Step 6: Cross-Validation

To evaluate the performance of the quantile forecasts across multiple time windows, you can use the cross_validation method. 
cv_df = nixtla_client.cross_validation(
    df=df,
    h=12,
    n_windows=4,
    quantiles=quantiles,
    time_col='timestamp',
    target_col='value'
)
After computing the forecasts, you can visualize the results for each cross-validation cutoff to better understand model performance over time. 

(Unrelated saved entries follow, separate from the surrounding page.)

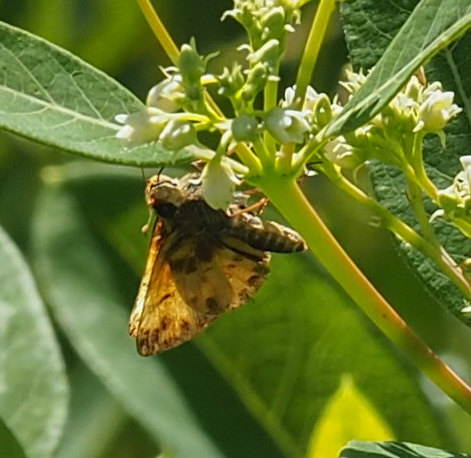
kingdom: Animalia
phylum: Arthropoda
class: Insecta
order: Lepidoptera
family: Hesperiidae
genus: Lon
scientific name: Lon zabulon
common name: Zabulon skipper
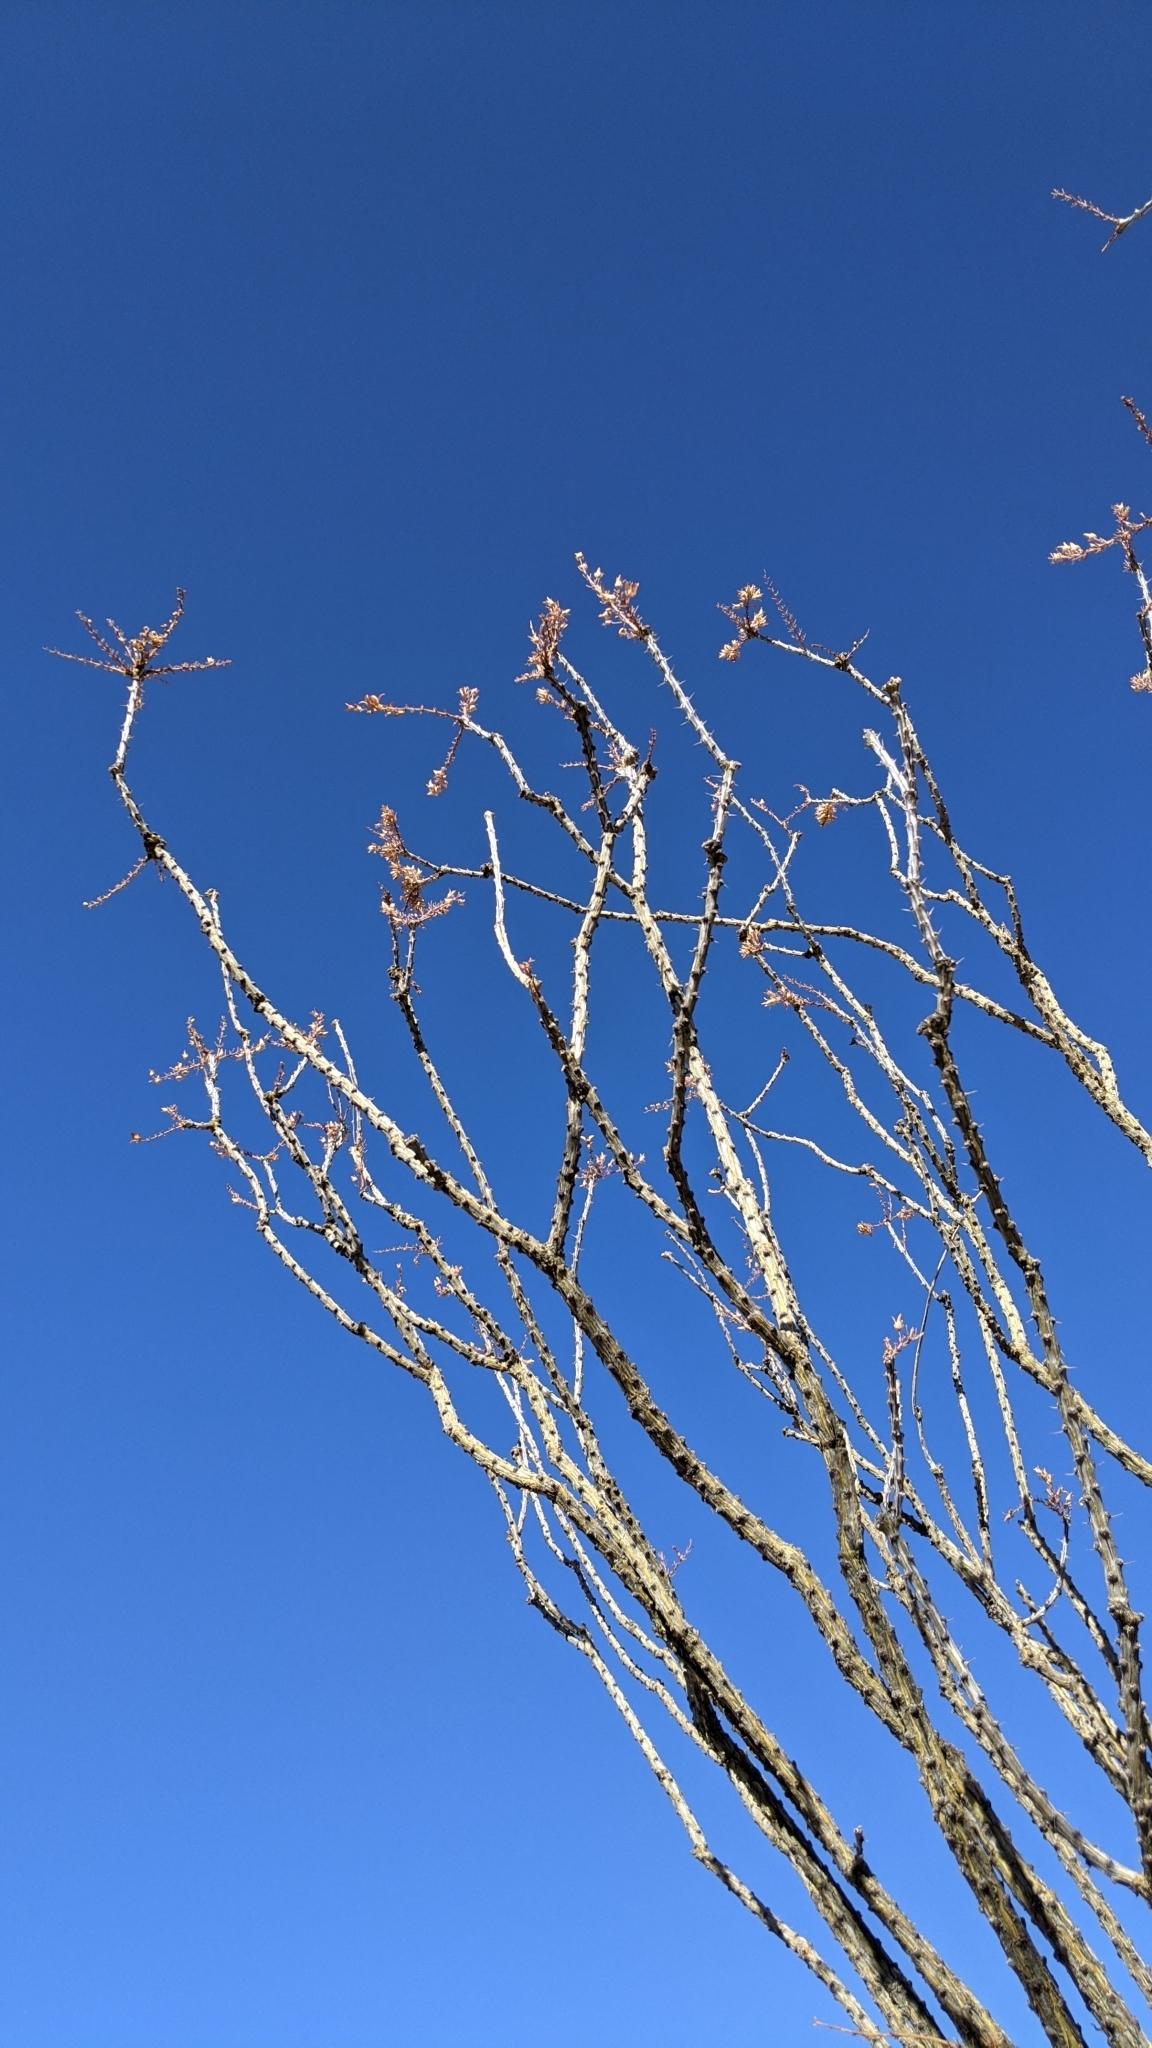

cutoffs = cv_df['cutoff'].unique()

for cutoff in cutoffs:
    fig = nixtla_client.plot(
        df.tail(100),
        cv_df.query('cutoff == @cutoff').drop(columns=['cutoff', 'value']),
        time_col='timestamp',
        target_col='value'
    )
    display(fig)
Each plot shows a different cross-validation window (or cutoff) for the time series. This allows you to evaluate how well the predicted intervals capture the true values across multiple, independent forecast windows.
Congratulations! You have successfully generated quantile forecasts using TimeGPT. You also visualized historical quantile predictions and evaluated their performance through cross-validation.